And Pining for a Simpler Time…
When we moved into our four-story town house in Georgetown in 1960, we installed a then state-of-the-art communications system to enable telephone and intercom throughout the house.
It worked beautifully for years. Then the world changed.
Ma Bell broke itself up into smaller businesses that would themselves largely vanish. Fax machines came (and then went). The Internet gave us email. Cell phones – blending the Internet and telephony in a single, handheld device! — was the death knell for plain old telephone service delivered over copper lines.
Through it all, our own setup changed largely through the acquisition of additional equipment – a router replaced our dial-up modem somewhere along the way, but the telephonic underpinnings remained the same.
Until the world forced us further into the 21st Century! Horrors!
We decided to replace our now completely obsolete internal communications system with a totally simple, basic phone system with one wrinkle: an add-on display that uses voice recognition to write out what the person on the other end is saying, in close to real time, a real aid to people experiencing hearing issues! MY WIFE for instance. Despite its technological underpinnings, all we needed was an electrical outlet and a simple old-fashioned phone jack!
And there begins a saga of immense proportions.
The existing jacks, which served us for so many years, do not work for this purpose – as if the house KNOWS we are not plugging in a rotary phone and is determined to stop us! We had three – yes, 3— “experts,” with some 50+ years of cumulative experience, each spending two hours at our house before giving up!
As I write this, I am waiting for the fourth expert – who they swear really is the expert! (It turns out she WAS!!)
An explanation of the trouble is hard to come by. I am told all the pieces are there, but the technicians are somehow not able to reassemble them to make a simple phone jack deliver a common dial tone.
We seem to be at a place technologically where simplicity has been overwhelmed by accumulated complexity.
Individually, we sweat and strain to accomplish things that should be simple. My quest for a dial tone involved four service “windows” — eight hours at which I HAD to be available, and during which the technician could appear at any time – or in one case, not at all. That is not even counting the struggle to GET a service call – automated systems insisted on diagnosing and troubleshooting devices that were working fine and wouldn’t let me request a service call until I undertook this pointless exercise!
They seem to be in a world of their own and if the problem they are faced with does not fit comfortably into what they know and have experienced, it is as if they were on the moon for the first time ALONE!
None in the series of technicians who visited our house turned in reports or debriefed their successors. Each new visitor replicated their predecessors’ steps, to the same frustrating end.
Until, with our fourth service call, we were visited by a woman willing to look beyond the blinders placed on her by her employer. She spent much of the day here, determined to solve the problem. And, in the end, she was successful! I am pleased to report that after dozens of hours of labor (mine and theirs), untold travel miles, and likely thousands of dollars of costs incurred (not by me!), I finally again have … a telephone jack with a dial tone.
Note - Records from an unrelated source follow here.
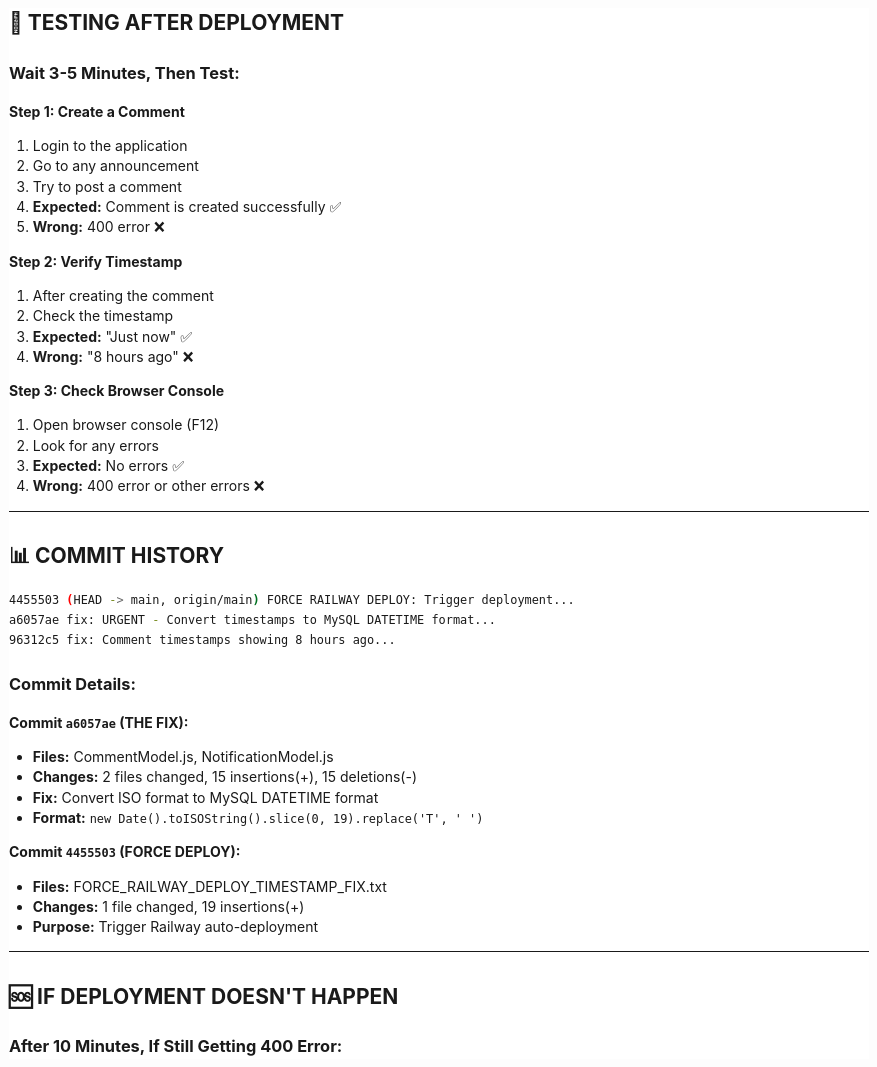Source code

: 
## 🧪 **TESTING AFTER DEPLOYMENT**

### **Wait 3-5 Minutes, Then Test:**

**Step 1: Create a Comment**
1. Login to the application
2. Go to any announcement
3. Try to post a comment
4. **Expected:** Comment is created successfully ✅
5. **Wrong:** 400 error ❌

**Step 2: Verify Timestamp**
1. After creating the comment
2. Check the timestamp
3. **Expected:** "Just now" ✅
4. **Wrong:** "8 hours ago" ❌

**Step 3: Check Browser Console**
1. Open browser console (F12)
2. Look for any errors
3. **Expected:** No errors ✅
4. **Wrong:** 400 error or other errors ❌

---

## 📊 **COMMIT HISTORY**

```bash
4455503 (HEAD -> main, origin/main) FORCE RAILWAY DEPLOY: Trigger deployment...
a6057ae fix: URGENT - Convert timestamps to MySQL DATETIME format...
96312c5 fix: Comment timestamps showing 8 hours ago...
```

### **Commit Details:**

**Commit `a6057ae` (THE FIX):**
- **Files:** CommentModel.js, NotificationModel.js
- **Changes:** 2 files changed, 15 insertions(+), 15 deletions(-)
- **Fix:** Convert ISO format to MySQL DATETIME format
- **Format:** `new Date().toISOString().slice(0, 19).replace('T', ' ')`

**Commit `4455503` (FORCE DEPLOY):**
- **Files:** FORCE_RAILWAY_DEPLOY_TIMESTAMP_FIX.txt
- **Changes:** 1 file changed, 19 insertions(+)
- **Purpose:** Trigger Railway auto-deployment

---

## 🆘 **IF DEPLOYMENT DOESN'T HAPPEN**

### **After 10 Minutes, If Still Getting 400 Error:**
Perhaps the monopoly powers of the businesses that inherited Ma Bell’s legacy are so rich that the time and money wasted on problems like this does not come to the attention of the managers who should be concerned with SOLVING customer problems and saving their business needless expense (in that order!).
The dial tone, it turns out, puts you into the system. And when you are in the system, you are in heaven, with everything it has in store for you.
I have had a peek, and I recommend it! WOW.